Data items:
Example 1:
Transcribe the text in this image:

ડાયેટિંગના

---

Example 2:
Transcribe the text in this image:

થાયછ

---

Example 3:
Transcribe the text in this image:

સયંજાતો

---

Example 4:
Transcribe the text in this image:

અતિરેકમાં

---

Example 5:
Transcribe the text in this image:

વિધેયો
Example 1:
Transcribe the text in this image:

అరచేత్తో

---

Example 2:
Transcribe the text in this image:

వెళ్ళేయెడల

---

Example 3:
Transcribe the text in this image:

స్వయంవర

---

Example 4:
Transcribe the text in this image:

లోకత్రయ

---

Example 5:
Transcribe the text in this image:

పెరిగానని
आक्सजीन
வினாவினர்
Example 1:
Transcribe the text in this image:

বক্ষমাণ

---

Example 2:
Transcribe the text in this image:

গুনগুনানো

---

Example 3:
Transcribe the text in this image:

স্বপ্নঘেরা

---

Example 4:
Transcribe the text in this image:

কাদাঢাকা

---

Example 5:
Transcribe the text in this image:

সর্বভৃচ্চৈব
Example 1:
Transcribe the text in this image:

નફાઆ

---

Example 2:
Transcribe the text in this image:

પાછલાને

- Exercise
Please retype all of the records above line for line, keeping every character unchanged.

- Answer for this exercise
Example 1:
Transcribe the text in this image:

ડાયેટિંગના

---

Example 2:
Transcribe the text in this image:

થાયછ

---

Example 3:
Transcribe the text in this image:

સયંજાતો

---

Example 4:
Transcribe the text in this image:

અતિરેકમાં

---

Example 5:
Transcribe the text in this image:

વિધેયો
Example 1:
Transcribe the text in this image:

అరచేత్తో

---

Example 2:
Transcribe the text in this image:

వెళ్ళేయెడల

---

Example 3:
Transcribe the text in this image:

స్వయంవర

---

Example 4:
Transcribe the text in this image:

లోకత్రయ

---

Example 5:
Transcribe the text in this image:

పెరిగానని
आक्सजीन
வினாவினர்
Example 1:
Transcribe the text in this image:

বক্ষমাণ

---

Example 2:
Transcribe the text in this image:

গুনগুনানো

---

Example 3:
Transcribe the text in this image:

স্বপ্নঘেরা

---

Example 4:
Transcribe the text in this image:

কাদাঢাকা

---

Example 5:
Transcribe the text in this image:

সর্বভৃচ্চৈব
Example 1:
Transcribe the text in this image:

નફાઆ

---

Example 2:
Transcribe the text in this image:

પાછલાને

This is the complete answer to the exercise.